--- BEGIN Input data ---

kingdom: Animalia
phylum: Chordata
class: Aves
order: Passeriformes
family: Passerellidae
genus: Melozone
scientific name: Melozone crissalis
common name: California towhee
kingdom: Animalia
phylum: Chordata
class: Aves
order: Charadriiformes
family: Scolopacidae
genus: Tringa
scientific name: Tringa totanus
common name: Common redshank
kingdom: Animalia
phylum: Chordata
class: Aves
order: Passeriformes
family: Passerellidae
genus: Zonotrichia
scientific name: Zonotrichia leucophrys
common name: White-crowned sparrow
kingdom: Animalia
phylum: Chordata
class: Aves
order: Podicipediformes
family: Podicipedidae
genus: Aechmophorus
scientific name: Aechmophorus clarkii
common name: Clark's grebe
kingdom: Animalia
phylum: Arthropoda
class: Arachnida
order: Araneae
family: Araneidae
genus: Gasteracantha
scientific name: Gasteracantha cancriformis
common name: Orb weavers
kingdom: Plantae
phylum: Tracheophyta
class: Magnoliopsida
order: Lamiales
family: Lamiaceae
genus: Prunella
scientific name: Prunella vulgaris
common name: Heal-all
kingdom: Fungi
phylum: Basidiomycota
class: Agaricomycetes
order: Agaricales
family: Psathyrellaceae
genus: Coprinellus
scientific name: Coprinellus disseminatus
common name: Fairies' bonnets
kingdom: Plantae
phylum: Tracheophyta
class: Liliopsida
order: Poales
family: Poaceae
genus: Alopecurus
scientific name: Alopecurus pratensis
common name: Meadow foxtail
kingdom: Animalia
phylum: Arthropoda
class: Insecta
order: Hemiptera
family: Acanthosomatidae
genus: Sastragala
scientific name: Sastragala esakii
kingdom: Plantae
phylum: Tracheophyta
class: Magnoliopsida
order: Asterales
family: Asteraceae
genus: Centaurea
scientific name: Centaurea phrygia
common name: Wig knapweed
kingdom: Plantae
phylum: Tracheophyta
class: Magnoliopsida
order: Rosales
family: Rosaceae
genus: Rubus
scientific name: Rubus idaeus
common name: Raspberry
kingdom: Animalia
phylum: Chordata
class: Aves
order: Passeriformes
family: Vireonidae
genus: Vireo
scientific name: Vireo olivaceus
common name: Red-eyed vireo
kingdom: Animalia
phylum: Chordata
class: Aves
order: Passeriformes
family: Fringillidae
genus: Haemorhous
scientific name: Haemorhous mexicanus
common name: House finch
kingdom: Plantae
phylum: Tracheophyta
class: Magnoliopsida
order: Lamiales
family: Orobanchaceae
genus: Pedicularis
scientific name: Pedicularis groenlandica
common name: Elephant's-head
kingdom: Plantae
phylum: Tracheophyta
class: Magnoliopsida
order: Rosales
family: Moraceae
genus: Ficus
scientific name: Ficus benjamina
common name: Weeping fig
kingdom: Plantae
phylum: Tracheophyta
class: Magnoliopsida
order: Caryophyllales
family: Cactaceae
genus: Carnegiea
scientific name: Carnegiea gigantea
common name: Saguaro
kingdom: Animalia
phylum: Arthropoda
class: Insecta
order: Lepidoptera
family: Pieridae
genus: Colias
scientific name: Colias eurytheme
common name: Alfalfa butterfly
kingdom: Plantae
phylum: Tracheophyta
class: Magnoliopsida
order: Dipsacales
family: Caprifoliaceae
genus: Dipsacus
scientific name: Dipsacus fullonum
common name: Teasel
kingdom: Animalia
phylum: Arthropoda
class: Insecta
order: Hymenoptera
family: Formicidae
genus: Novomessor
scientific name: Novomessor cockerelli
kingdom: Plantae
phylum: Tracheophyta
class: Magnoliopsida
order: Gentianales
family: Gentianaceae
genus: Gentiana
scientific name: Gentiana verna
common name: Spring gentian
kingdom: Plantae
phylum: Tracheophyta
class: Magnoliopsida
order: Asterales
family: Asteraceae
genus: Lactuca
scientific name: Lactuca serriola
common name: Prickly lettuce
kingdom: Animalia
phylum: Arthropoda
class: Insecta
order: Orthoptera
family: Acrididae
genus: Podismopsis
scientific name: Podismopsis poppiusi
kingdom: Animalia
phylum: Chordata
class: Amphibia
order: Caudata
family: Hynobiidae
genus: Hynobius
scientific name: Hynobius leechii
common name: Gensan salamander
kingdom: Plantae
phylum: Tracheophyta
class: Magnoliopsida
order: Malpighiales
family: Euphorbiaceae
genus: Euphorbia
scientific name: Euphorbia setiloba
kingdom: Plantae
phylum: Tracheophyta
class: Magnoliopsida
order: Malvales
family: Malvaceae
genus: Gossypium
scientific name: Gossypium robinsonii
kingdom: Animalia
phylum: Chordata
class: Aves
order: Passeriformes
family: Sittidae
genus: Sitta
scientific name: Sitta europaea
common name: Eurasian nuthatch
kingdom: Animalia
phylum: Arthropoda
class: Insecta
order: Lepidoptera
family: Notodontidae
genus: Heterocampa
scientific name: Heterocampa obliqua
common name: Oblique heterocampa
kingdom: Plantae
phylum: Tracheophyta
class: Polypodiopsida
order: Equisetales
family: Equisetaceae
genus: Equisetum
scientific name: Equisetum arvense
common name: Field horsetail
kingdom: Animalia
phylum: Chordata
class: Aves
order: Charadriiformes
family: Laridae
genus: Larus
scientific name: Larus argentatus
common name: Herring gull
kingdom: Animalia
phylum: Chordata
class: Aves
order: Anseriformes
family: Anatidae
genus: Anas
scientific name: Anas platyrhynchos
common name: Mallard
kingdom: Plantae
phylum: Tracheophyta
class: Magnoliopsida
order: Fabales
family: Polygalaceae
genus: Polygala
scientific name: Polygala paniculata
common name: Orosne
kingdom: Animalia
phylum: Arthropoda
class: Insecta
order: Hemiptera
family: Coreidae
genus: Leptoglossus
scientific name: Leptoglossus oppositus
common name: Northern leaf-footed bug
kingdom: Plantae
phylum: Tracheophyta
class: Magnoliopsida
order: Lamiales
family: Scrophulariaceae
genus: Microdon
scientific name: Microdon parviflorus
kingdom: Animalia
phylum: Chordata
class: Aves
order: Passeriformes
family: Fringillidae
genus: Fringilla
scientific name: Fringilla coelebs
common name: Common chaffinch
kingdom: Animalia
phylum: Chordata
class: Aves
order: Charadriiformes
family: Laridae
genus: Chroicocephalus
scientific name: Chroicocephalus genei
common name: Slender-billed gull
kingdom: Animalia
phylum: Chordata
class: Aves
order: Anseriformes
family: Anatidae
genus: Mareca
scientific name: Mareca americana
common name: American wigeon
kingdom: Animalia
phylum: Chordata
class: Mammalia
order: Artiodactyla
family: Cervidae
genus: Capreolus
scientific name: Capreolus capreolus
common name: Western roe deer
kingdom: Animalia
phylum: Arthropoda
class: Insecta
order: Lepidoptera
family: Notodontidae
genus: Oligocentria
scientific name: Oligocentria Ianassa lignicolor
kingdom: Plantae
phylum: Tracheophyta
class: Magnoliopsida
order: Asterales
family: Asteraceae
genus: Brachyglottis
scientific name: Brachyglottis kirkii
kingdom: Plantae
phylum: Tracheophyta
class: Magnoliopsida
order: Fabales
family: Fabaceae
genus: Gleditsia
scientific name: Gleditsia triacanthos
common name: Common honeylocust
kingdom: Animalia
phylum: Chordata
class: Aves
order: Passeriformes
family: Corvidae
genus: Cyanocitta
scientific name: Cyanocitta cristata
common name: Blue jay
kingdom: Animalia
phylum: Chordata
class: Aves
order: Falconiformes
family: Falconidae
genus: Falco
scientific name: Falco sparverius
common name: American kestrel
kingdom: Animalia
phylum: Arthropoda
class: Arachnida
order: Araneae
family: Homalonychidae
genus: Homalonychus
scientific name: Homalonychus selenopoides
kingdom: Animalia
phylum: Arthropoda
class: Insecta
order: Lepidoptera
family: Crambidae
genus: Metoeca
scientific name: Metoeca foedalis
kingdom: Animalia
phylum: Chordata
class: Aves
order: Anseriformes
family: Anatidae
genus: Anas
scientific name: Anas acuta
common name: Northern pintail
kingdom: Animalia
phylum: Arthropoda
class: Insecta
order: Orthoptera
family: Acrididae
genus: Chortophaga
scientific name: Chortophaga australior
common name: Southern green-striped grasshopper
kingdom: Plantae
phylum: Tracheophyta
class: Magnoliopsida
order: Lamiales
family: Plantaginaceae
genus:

--- END Input data ---

Task to carry out:
Swap "scientific name" for "Latin name" in the material, starting with the line with "family: Malvaceae" and going on through the line with "scientific name: Fringilla coelebs", both included. Give back only those lines, with nothing else changed.

Answer:
family: Malvaceae
genus: Gossypium
Latin name: Gossypium robinsonii
kingdom: Animalia
phylum: Chordata
class: Aves
order: Passeriformes
family: Sittidae
genus: Sitta
Latin name: Sitta europaea
common name: Eurasian nuthatch
kingdom: Animalia
phylum: Arthropoda
class: Insecta
order: Lepidoptera
family: Notodontidae
genus: Heterocampa
Latin name: Heterocampa obliqua
common name: Oblique heterocampa
kingdom: Plantae
phylum: Tracheophyta
class: Polypodiopsida
order: Equisetales
family: Equisetaceae
genus: Equisetum
Latin name: Equisetum arvense
common name: Field horsetail
kingdom: Animalia
phylum: Chordata
class: Aves
order: Charadriiformes
family: Laridae
genus: Larus
Latin name: Larus argentatus
common name: Herring gull
kingdom: Animalia
phylum: Chordata
class: Aves
order: Anseriformes
family: Anatidae
genus: Anas
Latin name: Anas platyrhynchos
common name: Mallard
kingdom: Plantae
phylum: Tracheophyta
class: Magnoliopsida
order: Fabales
family: Polygalaceae
genus: Polygala
Latin name: Polygala paniculata
common name: Orosne
kingdom: Animalia
phylum: Arthropoda
class: Insecta
order: Hemiptera
family: Coreidae
genus: Leptoglossus
Latin name: Leptoglossus oppositus
common name: Northern leaf-footed bug
kingdom: Plantae
phylum: Tracheophyta
class: Magnoliopsida
order: Lamiales
family: Scrophulariaceae
genus: Microdon
Latin name: Microdon parviflorus
kingdom: Animalia
phylum: Chordata
class: Aves
order: Passeriformes
family: Fringillidae
genus: Fringilla
Latin name: Fringilla coelebs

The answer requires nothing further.